Alguns de vós sentem ou hão-de sentir a chamada do
Senhor para o matrimónio, para formar uma família. Hoje, muitos pensam que esta
vocação esteja «fora de moda», mas não é verdade! Precisamente por este motivo,
a Comunidade eclesial inteira está a viver um período especial de reflexão
sobre a vocação e a missão da família na Igreja e no mundo contemporâneo. Além
disso, convido-vos a tomar em consideração a chamada à vida consagrada ou ao
sacerdócio. Como é belo ver jovens que abraçam a vocação de se darem plenamente
a Cristo e ao serviço da sua Igreja! Ponde-vos a pergunta a vós mesmos com
ânimo puro e não tenhais medo daquilo que Deus vos pede! A partir do vosso
«sim» à chamada do Senhor, tornar-vos-eis novas sementes de esperança na Igreja
e na sociedade. Não esqueçais: a vontade de Deus é a nossa felicidade!
4. Em caminho para Cracóvia
«Felizes os puros de coração, porque verão a
Deus» (Mt 5, 8). Queridos jovens, como vedes, esta
Bem-aventurança está intimamente relacionada com a vossa vida e é uma garantia
da vossa felicidade. Por isso, repito-vos mais uma vez: tende a coragem de ser
felizes!
A Jornada Mundial da Juventude deste ano conduz à
última etapa do caminho de preparação para o próximo grande encontro mundial
dos jovens em Cracóvia, no ano de 2016. Precisamente há trinta anos, São João Paulo II instituiu,
na Igreja, as Jornadas Mundiais da Juventude. Esta peregrinação juvenil através
de todos os Continentes, sob a guia do Sucessor de Pedro, foi verdadeiramente
uma iniciativa providencial e profética. Juntos, damos graças ao Senhor pelos
preciosos frutos que a mesma produziu na vida de tantos jovens por toda terra.

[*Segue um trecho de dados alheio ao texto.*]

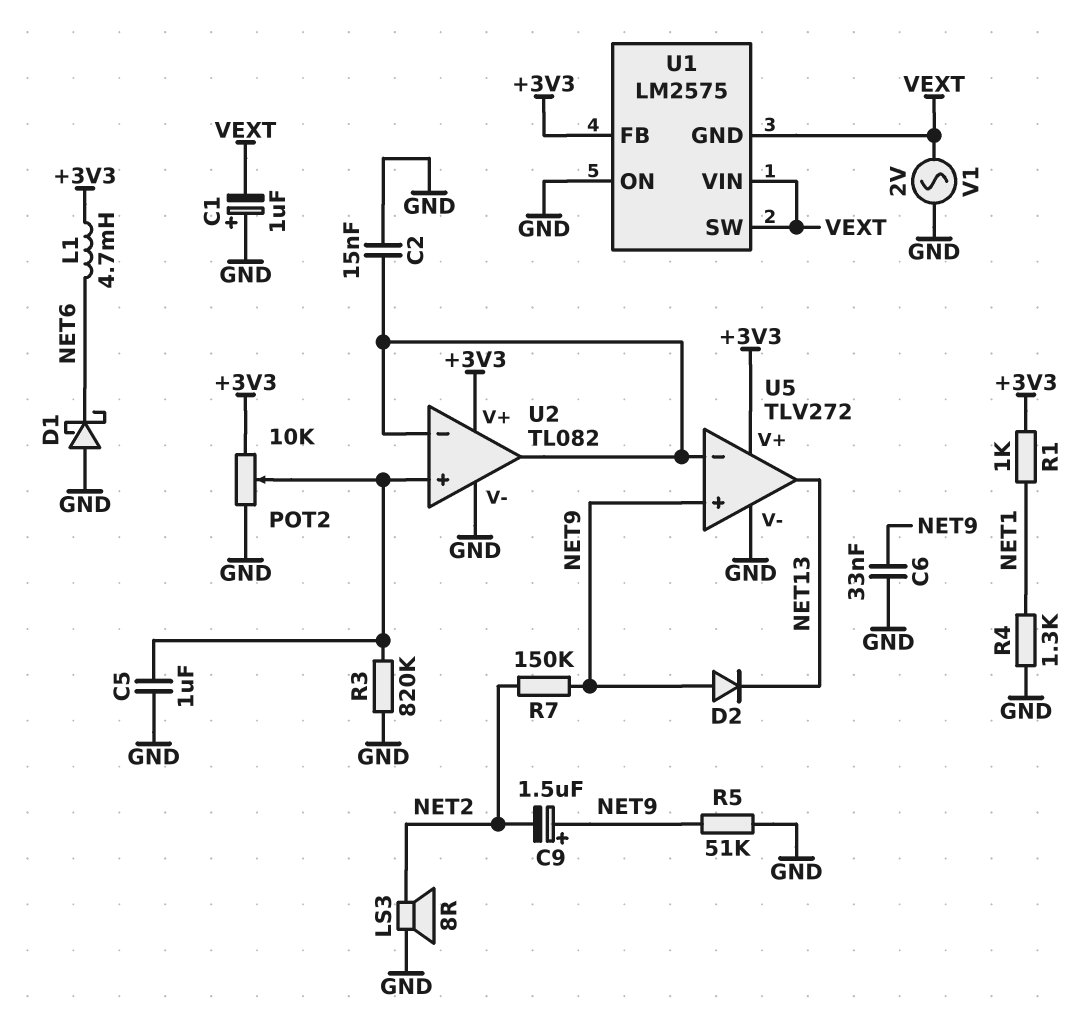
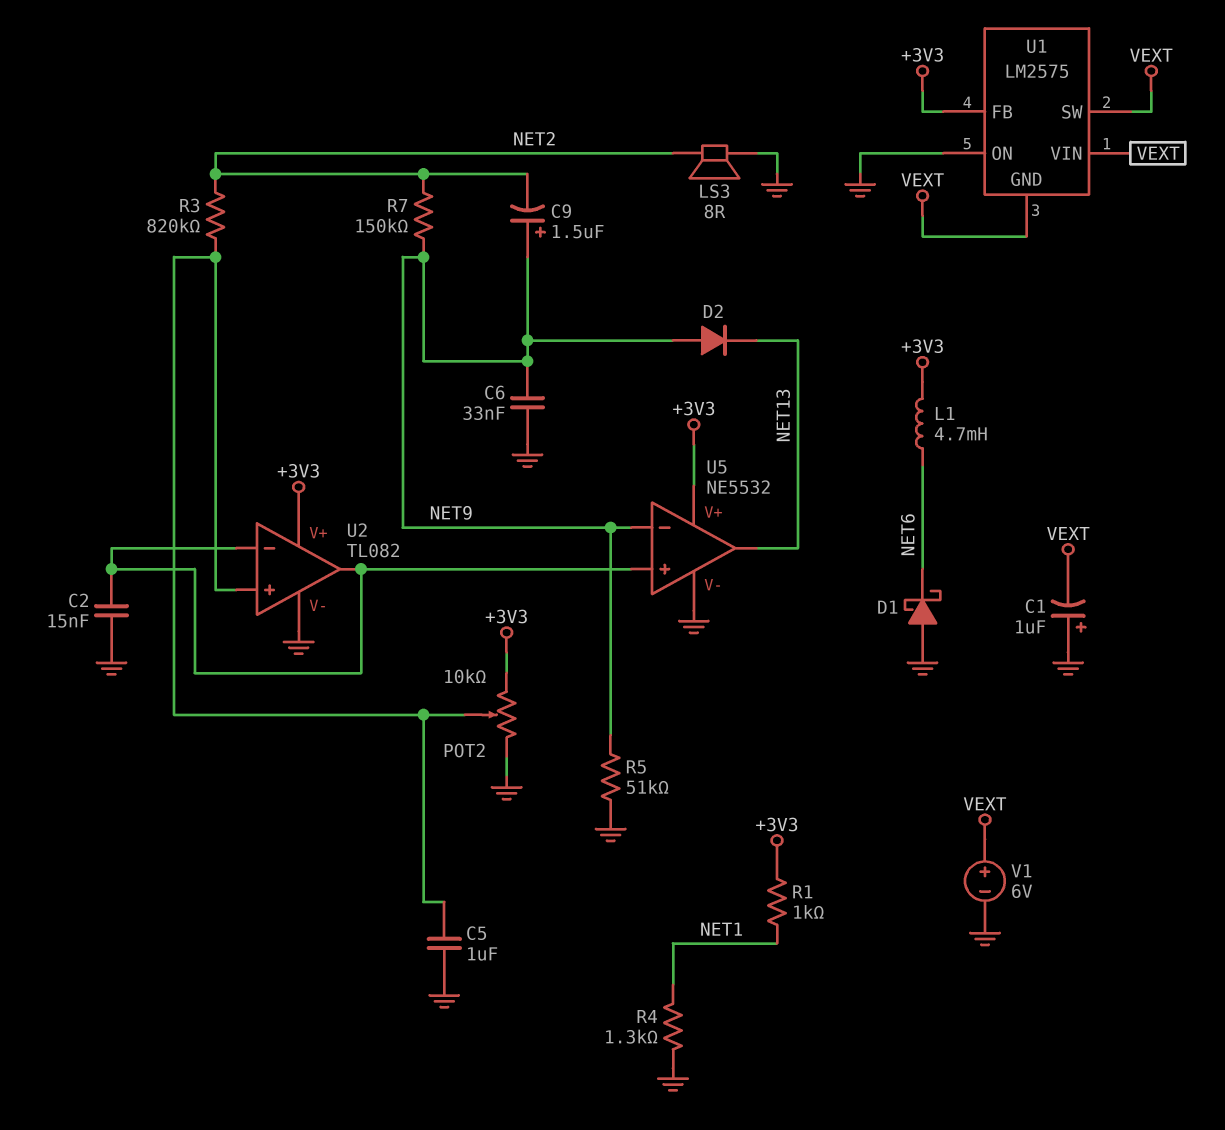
R3: 820k (GND, U2/in+) -> 820k (NET2, U2/in+)
U5: TLV272 -> NE5532
U5 pin in+: NET9 -> U2/in-
U5 pin in-: U2/in- -> NET9
V1: AC 2V (GND, VEXT) -> 6V (plus VEXT, minus GND)

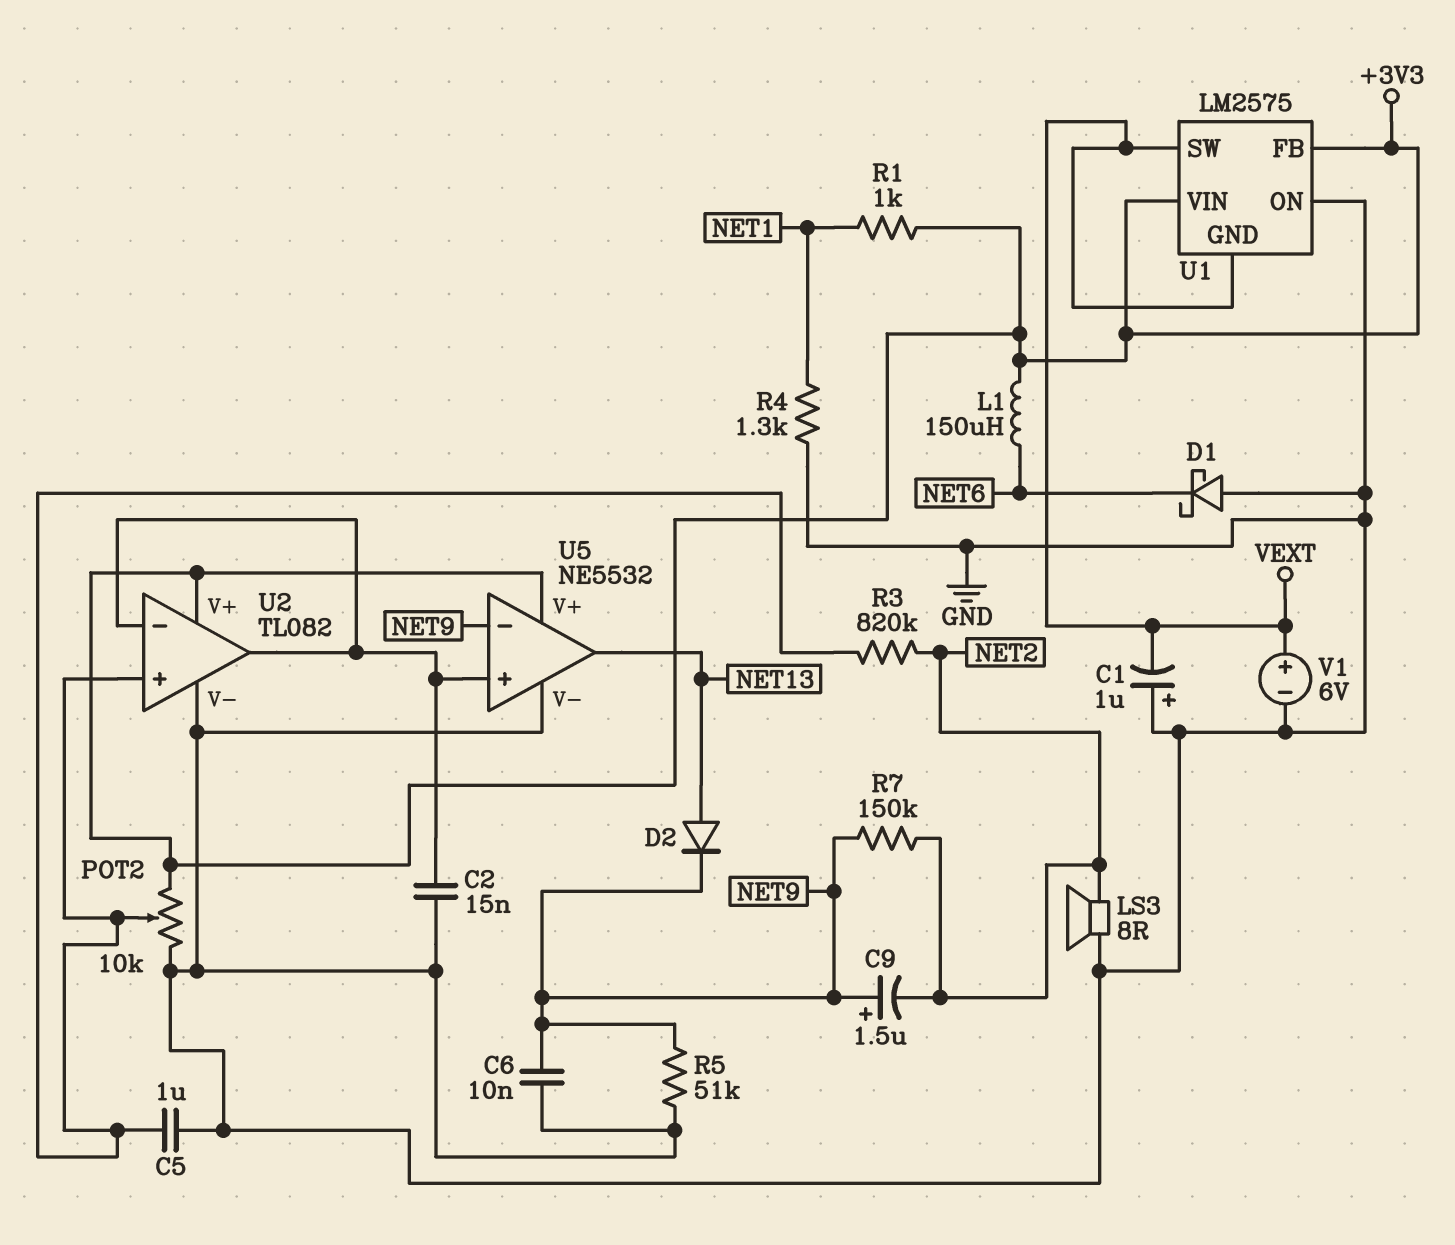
C6: 33nF (GND, NET9) -> 10nF (GND, NET9)
D2: diode (A NET9, K NET13) -> diode (A NET13, K NET9)
L1: 4.7mH (+3V3, NET6) -> 150uH (+3V3, NET6)
U1 pin VIN: VEXT -> +3V3

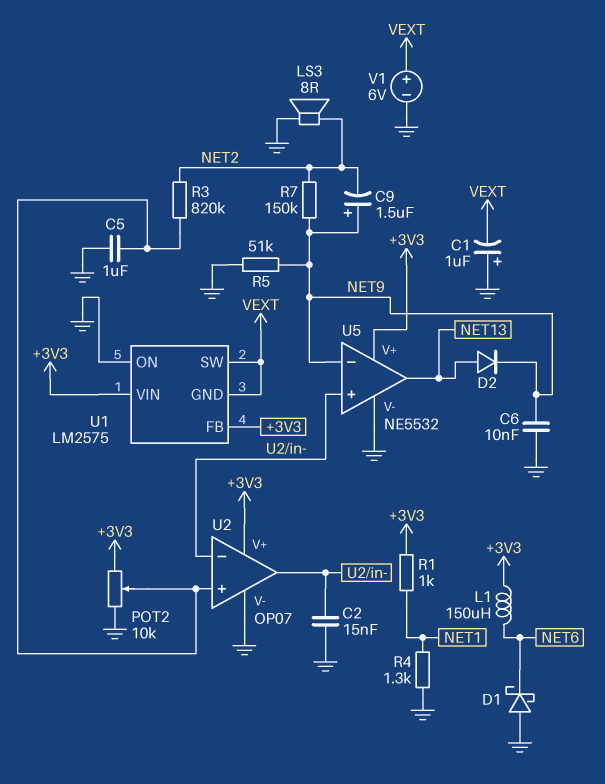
U2: TL082 -> OP07

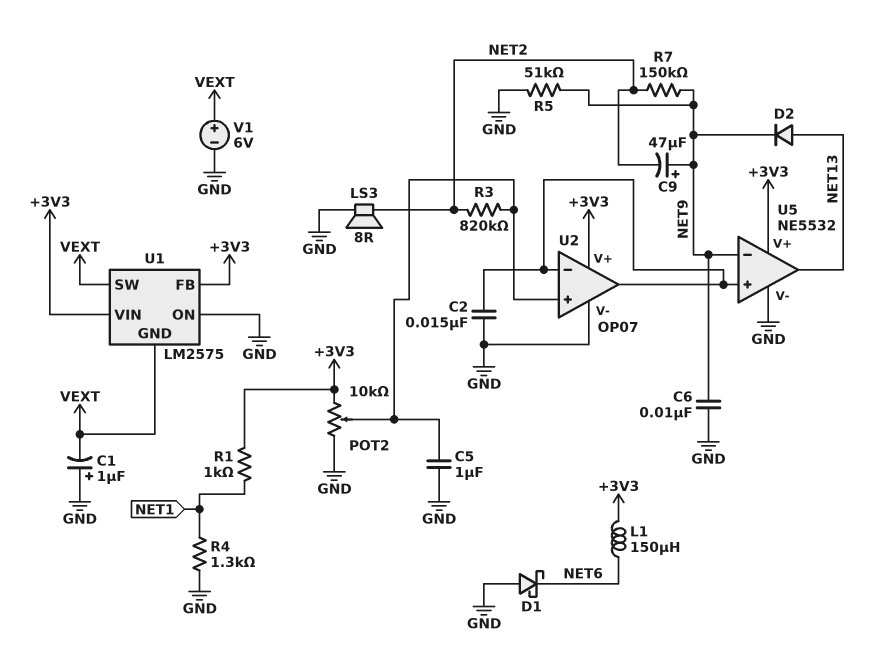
C9: 1.5uF (plus NET9, minus NET2) -> 47uF (plus NET9, minus NET2)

Quantas descobertas importantes, sobretudo as de Cristo, Caminho, Verdade e
Vida, e da Igreja como uma família grande e acolhedora! Quantas mudanças de
vida, quantas decisões vocacionais brotaram daqueles encontros! O Santo
Pontífice, Padroeiro das JMJ, interceda pela nossa peregrinação rumo à sua
Cracóvia. E o olhar materno da Bem-aventurada Virgem Maria, a cheia de graça, toda
bela e toda pura, nos acompanhe neste caminho.
Vaticano, 31 de Janeiro – Memória de São João Bosco – do ano 2015.